Eran un archivo ambulante de todo aquello que había sido grande en el mundo del pop, con una gran dosis de esplendor añadido a la receta original. El hiper-pop, eso es lo que los Pretenders hacían. Y, aunque se trataba de un grupo accesible y apto para las emisoras comerciales, nunca sucumbieron al adocenamiento, como hicieron muchos de sus contemporáneos cuando el fulgor de los grandes estadios extrajo de ellos el espíritu de rebeldía e independencia tan vital para la creación de grandes canciones pop. The Pretenders podían ser huecos, mirar con desaprobación a sus coetáneos, piadosos y, a veces, desconcertantes, pero nunca fueron blandos.  

¿Blandos, con esa mujer al frente? Un híbrido entre Huckelberry Finn y Cleopatra, Chrissie Hynde era una de esas personas que hacen que uno recupere la fe en la mujer americana, aunque en algún momento, dada su fuerte personalidad, se la tomó como representación de un tercer sexo.

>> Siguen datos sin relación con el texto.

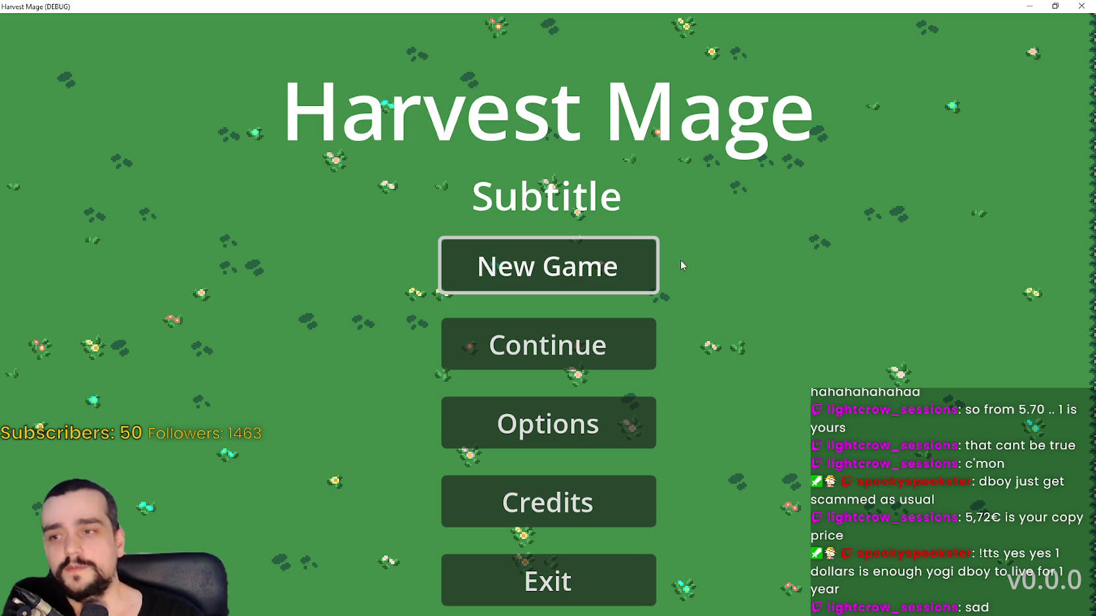
{"action": "left_click", "coordinate": [570, 272]}
{"action": "left_click", "coordinate": [500, 442]}
{"action": "left_click", "coordinate": [602, 287]}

Vulnerable, vanidosa, osada y talentosa, Chrissie Hynde puede incluirse sin temor en esa larga tradición de mujeres que nos lleva hasta los tiempos de Zelda Fitzgerald o Edie Sedgwick y llega hasta hoy. No sólo tenía la imagen, sino que también tenía la voz, las canciones y el espíritu. En su integridad, tal combinación pocas veces ha sido mejorado en el imprevisible mundo del pop.  

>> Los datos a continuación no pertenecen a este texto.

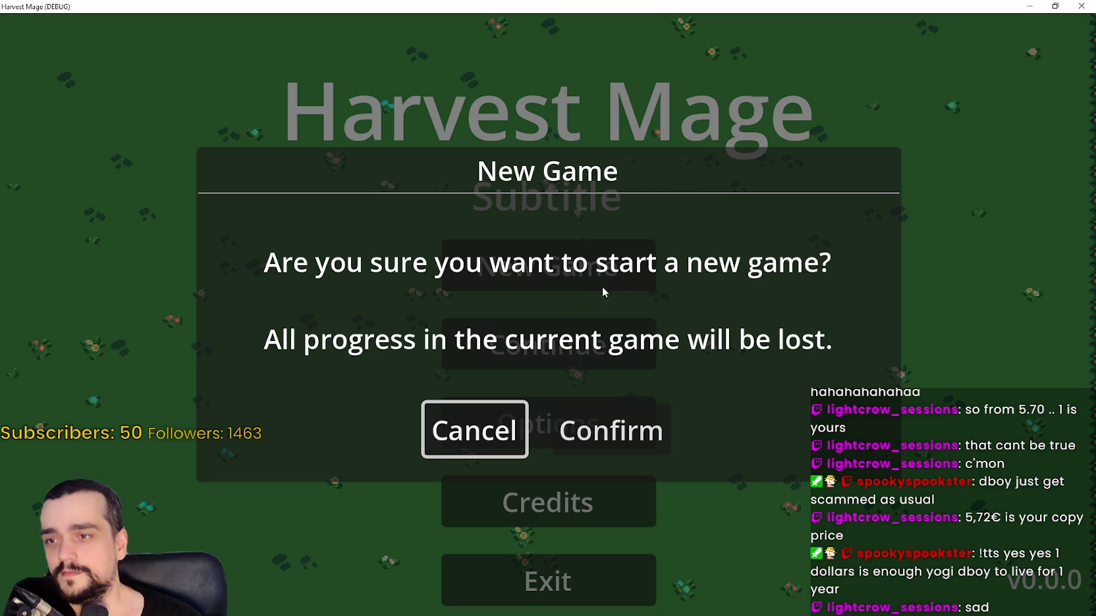
{"action": "left_click", "coordinate": [500, 442]}
{"action": "left_click", "coordinate": [578, 276]}
{"action": "left_click", "coordinate": [567, 290]}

La carrera de Chrissie Hynde no ha seguido una trayectoria convencional –llegar, conseguirlo y quemarse rápidamente-, sino que ha reaparecido constantemente cuando menos se la esperaba y con los movimientos más insospechados: haciendo versiones de Donna Summer, cantando junto a UB40, compartiendo escenario con Damon Albarn de Blur o compartiendo vida con Ray Davies, de The Kinks, y Jim Kerr, de Simple Minds.  

Nada queda tan anticuado como la última sensación de la temporada, pero Chrissie Hynde nunca fue eso, a pesar de su innata elegancia. Su encantadora y dolorosa voz nos habla de lo que tenemos que tener presente, así como de aquello de lo que tenemos que sentirnos orgullosos del pasado, pero también de lo brillante que puede ser el futuro si le hacemos un sitio.  

¿Y las canciones? Ah, sí, bastan los títulos, que lo dicen todo: “Brass In Pocket”, “Kid”, “Talk Of The Town”, “Back On The Chain Gang”, “Message Of Love”, “Human”, “Popstar”… Y sus discos, en especial el terceto inicial: I, II y Learning To Crawl.   

         En la Biblia, hay una adivinanza acerca de un cuerpo de león con una colmena dentro, y la respuesta es: “De la fuerza surgió la dulzura”. Más que nada, ése es el sonido de The Pretenders.